The dissertation presents a theoretical generalization and a solution to the relevant academic problem – improving diagnosis, determining the prognosis for patients with systemic lupus erythematosus, increasing the effectiveness of treatment based on the comprehensive assessment of somatic comorbid lesions, their systemizing and determining their impact on the clinical course of the underlying disease. The criteria for the Systemic Lupus Erythematosus diagnosis were developed based on 14 selected criteria. The constellation of arthralgia complaints and the presence of anti-dsDNA allowed us to suspect systemic lupus erythematosus with the highest accuracy. It was proved that patients with systemic lupus erythematosus had many lesions. The prevalence of some lesions rose along with the SLE activity, i.e. they were syntropic comorbid lesions. A method for determining the functional class of systemic lupus erythematosus was developed. It allows to objectively assess the patient's condition in numeric equivalent.
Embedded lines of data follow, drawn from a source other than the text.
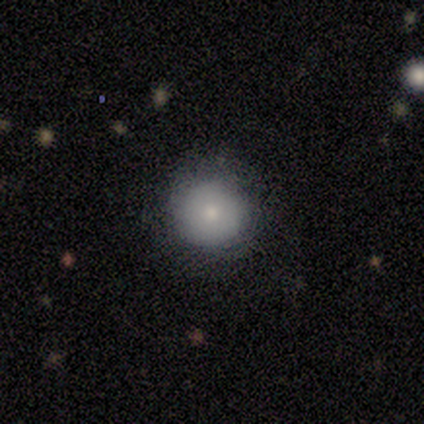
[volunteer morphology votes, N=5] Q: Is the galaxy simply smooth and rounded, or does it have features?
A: smooth — 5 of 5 (100%).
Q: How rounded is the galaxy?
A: round — 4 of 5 (80%).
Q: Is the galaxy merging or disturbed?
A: none — 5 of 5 (100%).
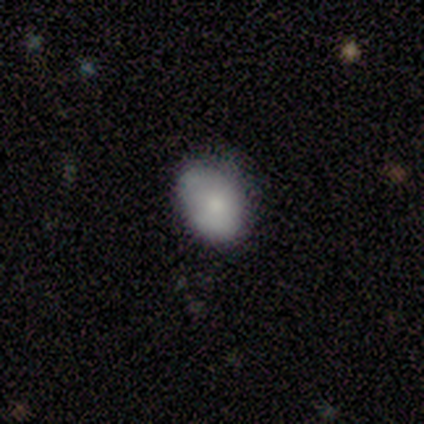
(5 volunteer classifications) smooth 100%, featured or disk 0%, star or artifact 0%. Down the decision tree: how rounded — in between (80%); merging — minor disturbance (60%).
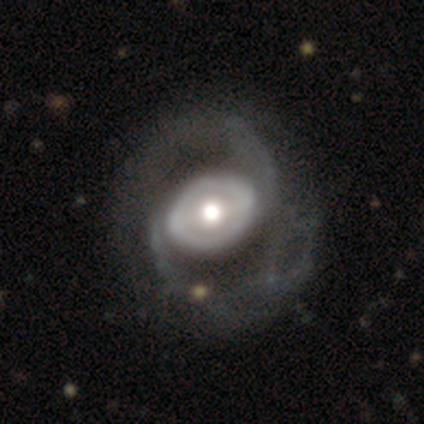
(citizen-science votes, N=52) Smooth or featured? featured or disk (87%)
Edge-on disk? no (100%)
Bar? no (42%)
Spiral arms? yes (82%)
Spiral winding? loose (43%)
Spiral arm count? 2 (95%)
Bulge size? moderate (53%)
Merging? none (50%)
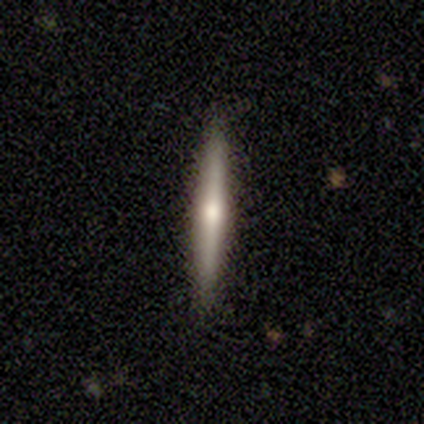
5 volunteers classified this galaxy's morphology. This appears to be a featured or disk galaxy (60%) viewed edge-on (100%) with a rounded central bulge (100%). Merging: none (100%).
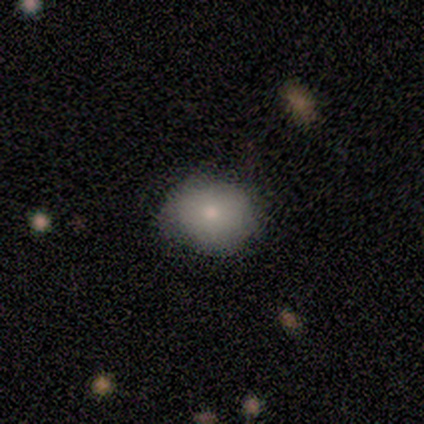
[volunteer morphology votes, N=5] Smooth or featured?
  - smooth: 80% *
  - star or artifact: 20%
  - featured or disk: 0%
How rounded?
  - round: 75% *
  - in between: 25%
  - cigar-shaped: 0%
Merging?
  - none: 50% *
  - minor disturbance: 25%
  - merger: 25%
  - major disturbance: 0%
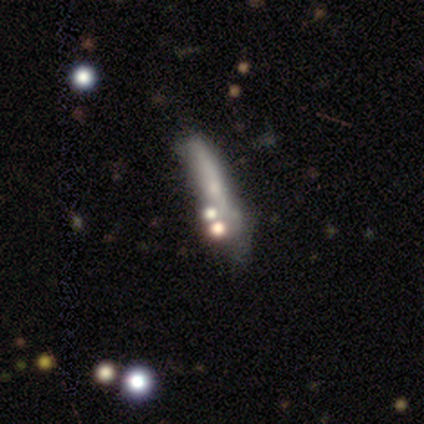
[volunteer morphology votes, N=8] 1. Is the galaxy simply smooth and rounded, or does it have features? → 88% smooth, 12% featured or disk, 0% star or artifact.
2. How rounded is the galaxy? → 100% cigar-shaped, 0% round, 0% in between.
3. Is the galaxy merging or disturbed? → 50% none, 25% minor disturbance, 25% merger, 0% major disturbance.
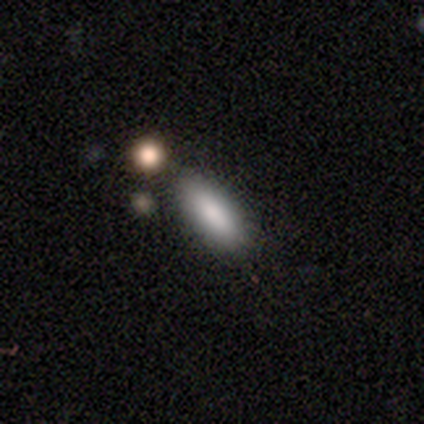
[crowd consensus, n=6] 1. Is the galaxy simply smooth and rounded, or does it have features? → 100% smooth, 0% featured or disk, 0% star or artifact.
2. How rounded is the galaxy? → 67% in between, 33% cigar-shaped, 0% round.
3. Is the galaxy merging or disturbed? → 83% none, 17% minor disturbance, 0% major disturbance, 0% merger.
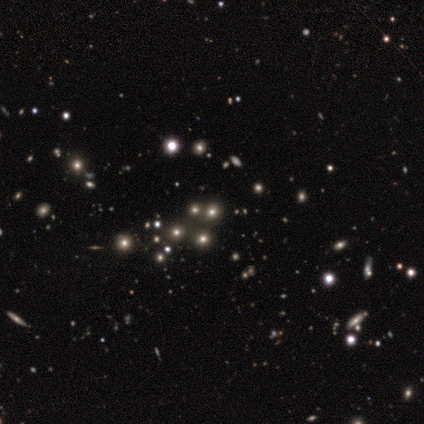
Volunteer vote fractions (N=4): Overall: star or artifact (75%).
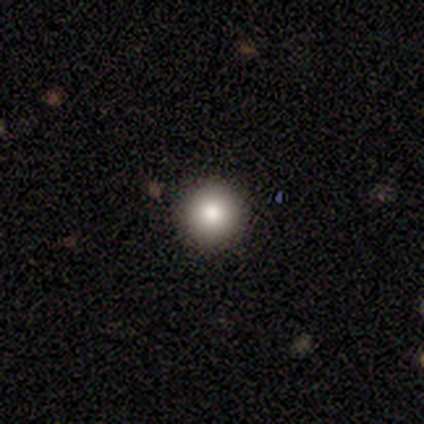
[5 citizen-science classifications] Smooth or featured?
  - smooth: 100% *
  - featured or disk: 0%
  - star or artifact: 0%
How rounded?
  - round: 100% *
  - in between: 0%
  - cigar-shaped: 0%
Merging?
  - none: 100% *
  - minor disturbance: 0%
  - major disturbance: 0%
  - merger: 0%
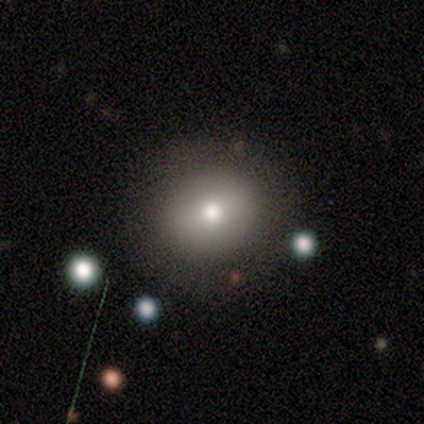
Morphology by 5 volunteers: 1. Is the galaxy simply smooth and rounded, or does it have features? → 40% smooth (tied), 40% star or artifact (tied), 20% featured or disk.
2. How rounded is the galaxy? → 100% round, 0% in between, 0% cigar-shaped.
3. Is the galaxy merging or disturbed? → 67% none, 33% minor disturbance, 0% major disturbance, 0% merger.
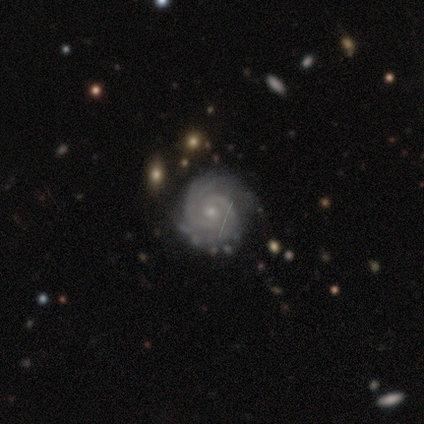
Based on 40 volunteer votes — smooth-or-featured: featured or disk: 98% | smooth: 2% | star or artifact: 0%
  disk-edge-on: no: 97% | yes: 3%
    bar: no: 84% | weak: 13% | strong: 3%
    has-spiral-arms: yes: 100% | no: 0%
      spiral-winding: tight: 89% | medium: 8% | loose: 3%
      spiral-arm-count: 2: 39% | can't tell: 29% | 3: 18% | 4: 8% | more than 4: 5% | 1: 0%
    bulge-size: small: 61% | moderate: 32% | large: 5% | none: 3% | dominant: 0%
  merging: none: 80% | minor disturbance: 15% | major disturbance: 2% | merger: 2%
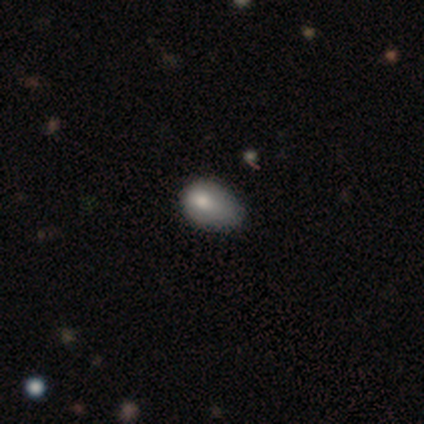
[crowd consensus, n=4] Smooth or featured? smooth (75%)
How rounded? in between (100%)
Merging? none (33%, tied with minor disturbance and major disturbance)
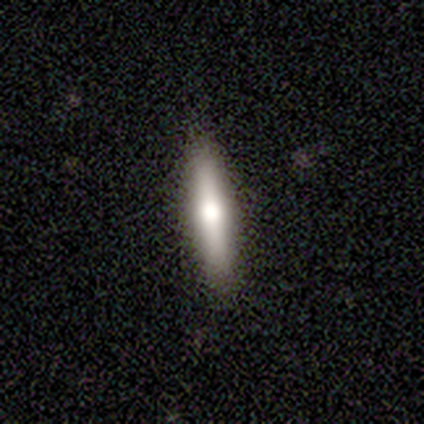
Smooth or featured: featured or disk — 60% (smooth — 40%)
Edge-on disk: yes — 67% (no — 33%)
Edge-on bulge: rounded — 100%
Merging: none — 100%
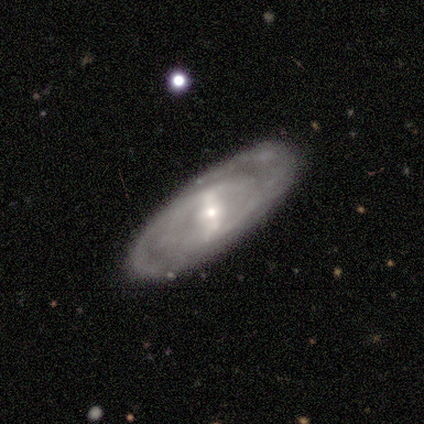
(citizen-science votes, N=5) Smooth or featured? featured or disk (60%)
Edge-on disk? no (100%)
Bar? weak (100%)
Spiral arms? no (67%)
Bulge size? small (100%)
Merging? none (80%)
The dissertation gives examples for the use of this method to determine the functional class of systemic lupus erythematosus in patients. The risk factors for the death of patients with systemic lupus erythematosus were also determined; they include seizures, the age of fewer than 42.5 years; the presence of lymphopenia, elevated lupus anticoagulant levels, myocarditis, aseptic bone necrosis; male sex; the presence of chronic caries, cylindruria, proteinuria, autoimmune hepatitis, pneumonitis, active herpes simplex virus infection type I and type II. The men with a body mass index greater than 26.8 kg / m 2 and autoimmune hepatitis were confirmed to have the highest risk of dying. The standard treatment regimen for patients with systemic lupus erythematosus was improved by taking into account our updated criteria for the diagnosis of systemic lupus erythematosus, the presence and severity of syntropic comorbid lesions, the functional class of systemic lupus erythematosus, and adverse prognostic factors. The use of the improved regimen can significantly increase the effectiveness of treatment of patients and their quality of life.